Grüne gegen den Neubau von Kohlekraftwerken

Mit der Aktion "Kohlestopp in NRW" haben die GRÜNEN NRW heute ein Zeichen gegen den Neubau von Kohlekraftwerken gesetzt - kurz vor Beginn der RWE-Hauptversammlung in der Essener Grugahalle mit der GRÜNEN Energieexpertin und stellvertretenden Vorsitzenden der Bundestagsfraktion, Bärbel Höhn. Zu diesem Zweck wurden symbolisch sechs Schubkarren mit Kohle entleert, so dass im Innenteil der Handwerksgeräte "Kohle Stopp" zu lesen war.

Der Energiekonzern RWE ist der mit Abstand klimaschädlichste Energie-Erzeuger Europas. In Deutschland verursachte jede von RWE erzeugte Kilowattstunde Strom im Jahr 2007 knapp 900 Gramm CO2 - ein trauriger Rekord, der nur mit der Schadstoff-Fracht chinesischer oder indischer Kohlekraftwerke vergleichbar ist. Auch dem Bundesland NRW kommt eine besondere Verantwortung für den Beitrag zum Umweltschutz zu. Mit rund 300 Millionen Tonnen CO2 im Jahr werden hier etwa halb so viel Schadstoffe emittiert wie durch den gesamten afrikanischen Kontinent. Trotzdem setzt die Landesregierung weiter auf den umweltschädlichen Energieträger Kohle und plant den Neubau weiterer Werke.

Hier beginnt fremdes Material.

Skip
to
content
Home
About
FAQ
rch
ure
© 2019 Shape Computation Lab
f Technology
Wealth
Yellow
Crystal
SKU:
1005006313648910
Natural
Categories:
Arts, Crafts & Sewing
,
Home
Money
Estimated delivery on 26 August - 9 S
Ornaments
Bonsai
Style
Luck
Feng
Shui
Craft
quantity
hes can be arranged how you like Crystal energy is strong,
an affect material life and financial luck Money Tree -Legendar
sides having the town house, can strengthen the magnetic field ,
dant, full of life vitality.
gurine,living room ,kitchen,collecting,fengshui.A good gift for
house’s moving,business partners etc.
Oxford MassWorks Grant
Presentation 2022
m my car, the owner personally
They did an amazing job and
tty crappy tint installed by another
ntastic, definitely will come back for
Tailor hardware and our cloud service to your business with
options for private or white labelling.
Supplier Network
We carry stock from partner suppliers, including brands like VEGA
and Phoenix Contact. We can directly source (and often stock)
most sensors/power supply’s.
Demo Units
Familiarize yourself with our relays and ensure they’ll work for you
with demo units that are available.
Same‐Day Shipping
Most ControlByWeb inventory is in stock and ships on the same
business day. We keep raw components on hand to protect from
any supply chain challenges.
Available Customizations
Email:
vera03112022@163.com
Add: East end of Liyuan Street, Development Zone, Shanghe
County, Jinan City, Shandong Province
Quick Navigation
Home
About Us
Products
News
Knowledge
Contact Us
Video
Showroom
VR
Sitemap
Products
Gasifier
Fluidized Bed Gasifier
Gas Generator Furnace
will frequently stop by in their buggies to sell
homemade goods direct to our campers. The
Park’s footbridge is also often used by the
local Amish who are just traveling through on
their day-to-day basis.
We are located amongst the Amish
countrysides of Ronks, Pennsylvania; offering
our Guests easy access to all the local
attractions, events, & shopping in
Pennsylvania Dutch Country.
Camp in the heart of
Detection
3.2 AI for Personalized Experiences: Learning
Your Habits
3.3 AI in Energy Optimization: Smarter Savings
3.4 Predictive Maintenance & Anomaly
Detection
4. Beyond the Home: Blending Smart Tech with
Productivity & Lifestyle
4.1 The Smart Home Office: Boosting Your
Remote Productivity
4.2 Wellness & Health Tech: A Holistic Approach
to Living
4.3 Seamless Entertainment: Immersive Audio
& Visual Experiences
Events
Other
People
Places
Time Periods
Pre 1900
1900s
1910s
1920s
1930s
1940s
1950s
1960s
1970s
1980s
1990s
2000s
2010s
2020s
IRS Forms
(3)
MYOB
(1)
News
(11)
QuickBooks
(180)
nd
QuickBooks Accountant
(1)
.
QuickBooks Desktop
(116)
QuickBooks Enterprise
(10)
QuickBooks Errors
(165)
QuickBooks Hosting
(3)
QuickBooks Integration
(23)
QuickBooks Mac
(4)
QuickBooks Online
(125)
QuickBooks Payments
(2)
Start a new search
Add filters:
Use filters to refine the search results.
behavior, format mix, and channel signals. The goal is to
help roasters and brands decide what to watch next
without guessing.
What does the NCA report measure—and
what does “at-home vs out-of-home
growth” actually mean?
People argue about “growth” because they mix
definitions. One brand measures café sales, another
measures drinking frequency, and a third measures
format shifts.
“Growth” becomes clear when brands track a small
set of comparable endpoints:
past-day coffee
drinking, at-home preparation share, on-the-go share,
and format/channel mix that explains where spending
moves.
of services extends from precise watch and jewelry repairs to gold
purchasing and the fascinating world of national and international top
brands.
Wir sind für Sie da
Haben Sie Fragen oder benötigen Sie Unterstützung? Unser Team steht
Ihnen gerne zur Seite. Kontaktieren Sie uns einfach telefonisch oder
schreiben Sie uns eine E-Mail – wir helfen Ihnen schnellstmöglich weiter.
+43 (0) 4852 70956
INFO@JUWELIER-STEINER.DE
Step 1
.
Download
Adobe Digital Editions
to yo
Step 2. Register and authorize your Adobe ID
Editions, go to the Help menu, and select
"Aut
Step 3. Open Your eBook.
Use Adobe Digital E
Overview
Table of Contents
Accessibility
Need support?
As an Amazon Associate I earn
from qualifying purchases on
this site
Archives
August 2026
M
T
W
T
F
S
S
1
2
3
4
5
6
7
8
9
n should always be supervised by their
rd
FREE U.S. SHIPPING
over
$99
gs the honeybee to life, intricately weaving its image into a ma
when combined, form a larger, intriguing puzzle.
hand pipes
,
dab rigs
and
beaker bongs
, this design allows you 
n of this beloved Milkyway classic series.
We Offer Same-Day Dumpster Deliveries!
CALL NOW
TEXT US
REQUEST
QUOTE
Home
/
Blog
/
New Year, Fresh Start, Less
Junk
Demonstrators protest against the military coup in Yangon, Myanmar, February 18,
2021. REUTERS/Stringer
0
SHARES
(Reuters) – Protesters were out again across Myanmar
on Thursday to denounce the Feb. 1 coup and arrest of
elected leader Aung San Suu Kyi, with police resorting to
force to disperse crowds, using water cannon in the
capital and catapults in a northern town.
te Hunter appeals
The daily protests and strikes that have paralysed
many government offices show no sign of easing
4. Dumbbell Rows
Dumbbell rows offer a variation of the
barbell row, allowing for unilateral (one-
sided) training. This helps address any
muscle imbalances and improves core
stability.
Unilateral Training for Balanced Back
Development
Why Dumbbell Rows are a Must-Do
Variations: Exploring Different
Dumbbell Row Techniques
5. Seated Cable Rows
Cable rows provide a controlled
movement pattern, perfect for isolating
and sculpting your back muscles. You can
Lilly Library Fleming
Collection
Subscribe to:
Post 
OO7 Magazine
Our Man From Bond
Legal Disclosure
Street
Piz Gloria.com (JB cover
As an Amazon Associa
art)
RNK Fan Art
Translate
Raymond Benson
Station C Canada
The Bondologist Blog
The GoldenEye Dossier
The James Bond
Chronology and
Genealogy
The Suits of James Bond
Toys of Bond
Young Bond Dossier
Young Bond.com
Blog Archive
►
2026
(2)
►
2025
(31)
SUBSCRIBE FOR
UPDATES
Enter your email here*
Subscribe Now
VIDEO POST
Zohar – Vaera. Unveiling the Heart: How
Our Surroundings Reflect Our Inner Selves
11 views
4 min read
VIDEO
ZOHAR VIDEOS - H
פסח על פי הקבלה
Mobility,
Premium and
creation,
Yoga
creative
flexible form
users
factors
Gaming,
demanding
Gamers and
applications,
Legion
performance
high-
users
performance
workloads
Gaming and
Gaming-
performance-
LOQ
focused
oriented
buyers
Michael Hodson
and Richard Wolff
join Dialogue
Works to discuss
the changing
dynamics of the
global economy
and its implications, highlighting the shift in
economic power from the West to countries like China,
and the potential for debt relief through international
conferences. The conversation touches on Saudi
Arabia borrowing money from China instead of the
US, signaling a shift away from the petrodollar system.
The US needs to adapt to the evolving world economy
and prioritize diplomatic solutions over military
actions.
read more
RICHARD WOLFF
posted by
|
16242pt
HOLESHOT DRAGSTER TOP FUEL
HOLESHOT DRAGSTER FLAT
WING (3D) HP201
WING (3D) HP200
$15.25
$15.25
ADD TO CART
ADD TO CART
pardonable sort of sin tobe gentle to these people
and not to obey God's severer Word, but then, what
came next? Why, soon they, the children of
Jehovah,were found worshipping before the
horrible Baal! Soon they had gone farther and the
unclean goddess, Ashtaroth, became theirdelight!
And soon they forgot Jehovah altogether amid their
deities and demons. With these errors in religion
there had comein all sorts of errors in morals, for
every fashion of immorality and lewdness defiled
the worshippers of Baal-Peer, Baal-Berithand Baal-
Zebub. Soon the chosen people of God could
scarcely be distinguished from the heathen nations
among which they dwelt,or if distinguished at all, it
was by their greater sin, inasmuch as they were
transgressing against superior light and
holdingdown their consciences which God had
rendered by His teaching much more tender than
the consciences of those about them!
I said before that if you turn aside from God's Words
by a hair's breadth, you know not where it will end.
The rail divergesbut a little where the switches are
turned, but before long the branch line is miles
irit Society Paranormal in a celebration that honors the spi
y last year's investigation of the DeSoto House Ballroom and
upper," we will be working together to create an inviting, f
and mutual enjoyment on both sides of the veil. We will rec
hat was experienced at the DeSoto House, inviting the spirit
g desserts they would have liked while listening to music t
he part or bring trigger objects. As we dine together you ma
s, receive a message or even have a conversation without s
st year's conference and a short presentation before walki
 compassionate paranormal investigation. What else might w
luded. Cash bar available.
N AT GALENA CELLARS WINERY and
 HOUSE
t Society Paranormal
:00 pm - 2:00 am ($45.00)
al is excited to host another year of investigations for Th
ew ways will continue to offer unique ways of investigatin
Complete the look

Hierzu Bärbel Höhn: "RWE und Rüttgers verspielen die wirtschaftliche Zukunft unseres Landes. Kohlekraftwerke haben wegen ihres hohen Co2-Ausstoßes in Zeiten des Klimawandels keine Zukunft. Wer jetzt noch in neue Kohlekraftwerke investiert statt in erneuerbare Energien, setzt Milliarden in den Sand. Für diese falsche Geschäftspolitik muss sich RWE-Chef Großmann heute vor seinen Aktionären rechtfertigen, Rüttgers am 9. Mai vor den Wählerinnen und Wählern."

Für eine Grüne Energiewende muss der Anteil der Erneuerbaren Energien bei der Stromerzeugung bis 2020 auf 22 Prozent erhöht und dabei vor allem die Windkraft deutlich ausgebaut werden. Neue Kohlekraftwerke blockieren diesen Ausbau.